Same-Sex Marriage Issue Has Interesting Legal Elements

By Attorney Gregg Herman
November 26, 2003

Although the Wisconsin legislature failed to override Gov. Jim Doyle’s veto of legislation to define marriage as between a man and a woman, the issue may be moot if other states recognized same-sex marriage. If so, Wisconsin may be required by the United States Constitution to give full faith and credit to the laws of these states. Under these circumstances, what would be the legal effect of such unions?

Before we go any further, a disclaimer: It is not the purpose of this article to take a position as to whether this legislation should or should not be enacted. Certainly, all divorce lawyers, from strictly a business point of view, should support such legislation since if there are same-sex marriages, dissolving the union would require same-sex divorces. Perhaps for that reason, some proponents of same-sex union seek only the legal advantages of marriage, such as spousal employment benefits and societal recognition, without requiring a full-fledged divorce upon termination of the relationship. Again, this articles does not seek to editorialize, but only to comment on the legal ramifications.

Absent full legal status arising from a marriage, same-sex couples have the same rights as opposite sex couples who cohabit. Under current Wisconsin law, cohabitants may have a civil cause of action for unjust enrichment upon termination of the cohabitation. Watts v. Watts, 137 Wis. 2d 506, 405 N.W.2d 303 (1987); Lawlis v. Thompson, 137 Wis. 2d 490, 405 N.W.2d 317 (1987). However, Wisconsin law does not allow such a claim for what is sometimes called “palimony”. Thus, unlike a maintenance claim, merely performing household services does not give rise to claim of unjust enrichment. Rather the services must be linked to an accumulation of wealth or assets during the relationship. Waage v. Borer, 188 Wis. 2d 324, 525 N.W.2d 96 (Ct. App. 1994). There must be proof of specific contributions that directly led to an increase in assets or accumulation of wealth. Merely sharing living expenses does not give rise to a cause of action. Ward v. Jahnke, 220 Wis. 2d 539, 583 N.W.2d. 656 (Ct. App. 1998).

As a result, the remedies which can be sought under Wisconsin law are essentially limited to a property division award. In many cases, this may be the only remedy available in any event. However, unlike the termination of a marriage where maintenance is available to a non-working spouse, in a non-marital relationship, if one member of the couple took on the traditional “homemaker” role during the cohabitation, any increased earnings of the other partner cannot be compensated.

The process for ending a non-marital relationship is significantly different, as well. In a marital relationship, even if there is no maintenance claim and if the property division issues can be worked out informally between the parties, the legal process of divorcing is still necessary. While many parties in these circumstances can proceed pro se, the forms are daunting and the process can be confusing. On the other hand, a cohabiting couple under these circumstances can simply separate and no legal process is required.

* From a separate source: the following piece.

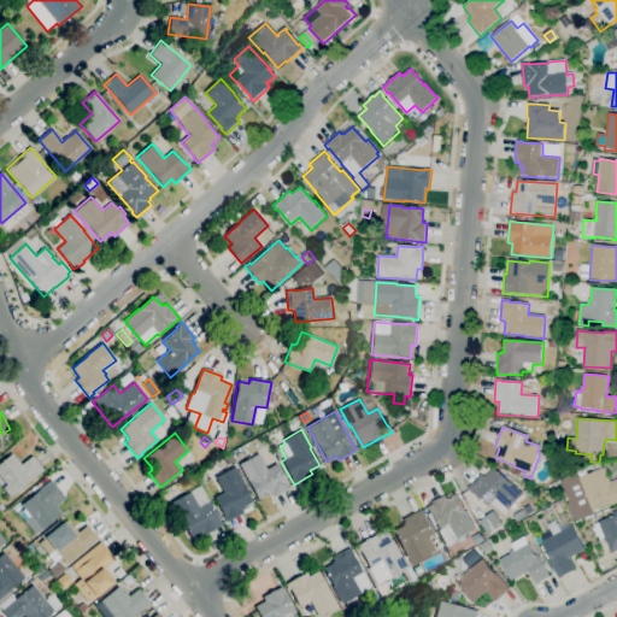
[(10,498),(3,488),(6,485),(0,477),(0,462),(11,453),(21,465),(31,456),(43,470),(10,498)]
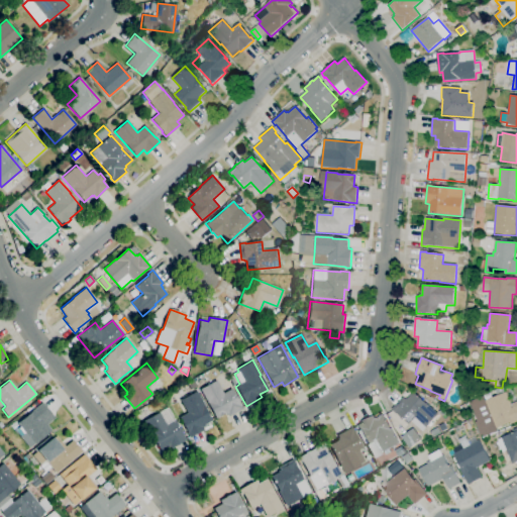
[(215,418),(200,389),(216,381),(222,393),(231,388),(242,409),(228,416),(227,413),(225,414),(225,413),(215,418)]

Where there is disagreement (not uncommon when the emotional levels escalate) when the union ends, the divorce legal process is well recognized with forms widely available.

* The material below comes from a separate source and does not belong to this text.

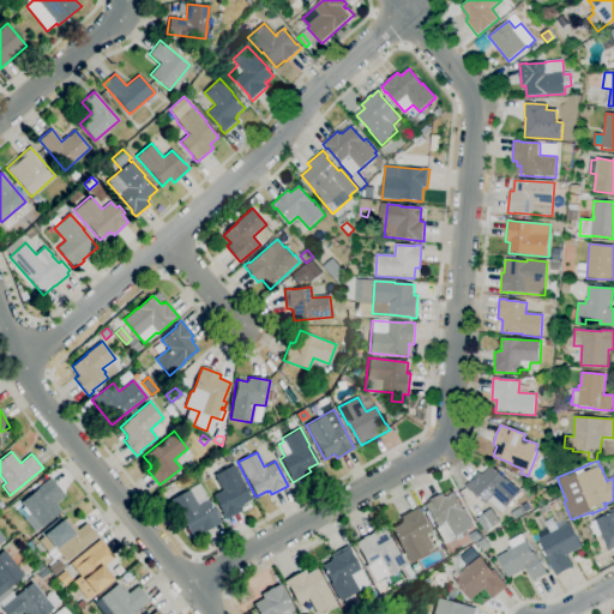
[(224,519),(222,513),(212,495),(223,491),(215,474),(233,464),(251,499),(242,504),(244,505),(240,507),(242,511),(224,519)]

On the other hand, a cohabitation lawsuit is a civil case without standard forms and processes. As a result, if lawyers are needed in a cohabitation case, the cost may be significantly higher as inventing pleadings is more expensive than simply filling in a form. Of course, as a civil lawsuit, jury trials may be available, which would also significantly increase the costs of the legal process.

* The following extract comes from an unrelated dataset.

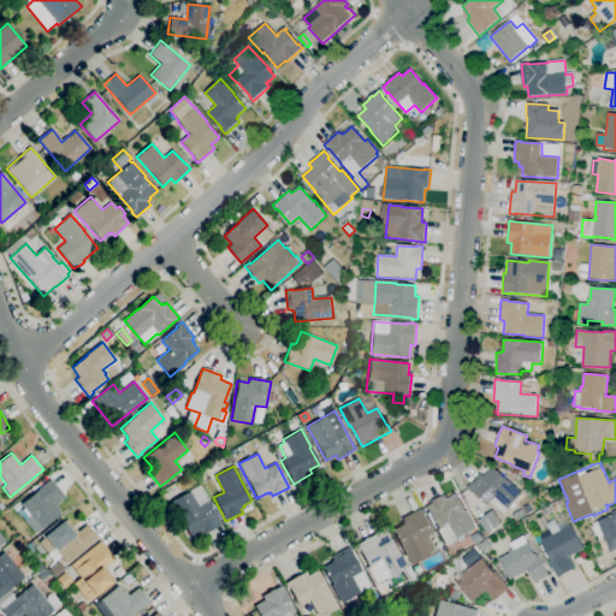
[(504,515),(491,503),(489,507),(473,492),(473,493),(467,489),(480,474),(483,477),(484,475),(485,475),(493,468),(508,481),(508,480),(523,495),(504,515)]
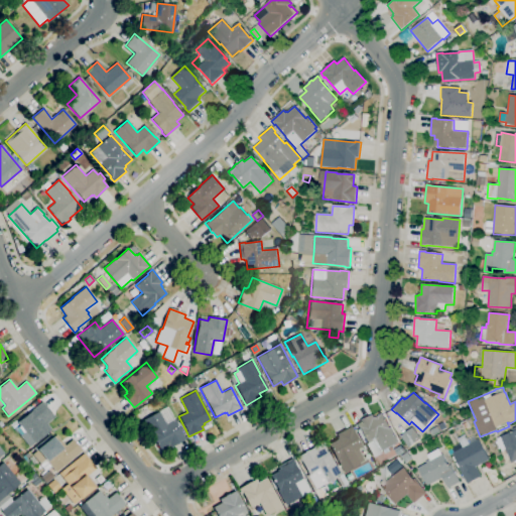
[(29,446),(20,435),(25,431),(20,425),(19,426),(17,423),(18,422),(17,421),(42,401),(54,417),(46,423),(51,429),(29,446)]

When same-sex couples have children, the legal analysis is even more complicated. Where one partner is genetically the parent, the other partner, absent an adoption proceeding, does not have the legal presumptions available to a married spouse. Rather, the non-biological partner may have to petition for visitation based upon the relationship with the child. Such a petition does not have a substantial basis in Wisconsin statutes, but would have to rely on a supreme court case which rests on the equitable powers of the court and the best interests of the child, In re Custody of H.S.H-K, 193 Wis. 2d 649, 533 N.W.2d 419 (1995) notwithstanding other supreme court cases have held that the power of a family court is limited to those expressly conferred by statute. .

To many proponents of same-sex marriage, the legal analysis is irrelevant as their interest is societal recognition. To opponents, the arguments tend to rely on moral and sometimes religious grounds. Both sides, however, should consider all of the legal consequences to both parties and to any children.

This article orginally appeared in Wisconsin Law Journal.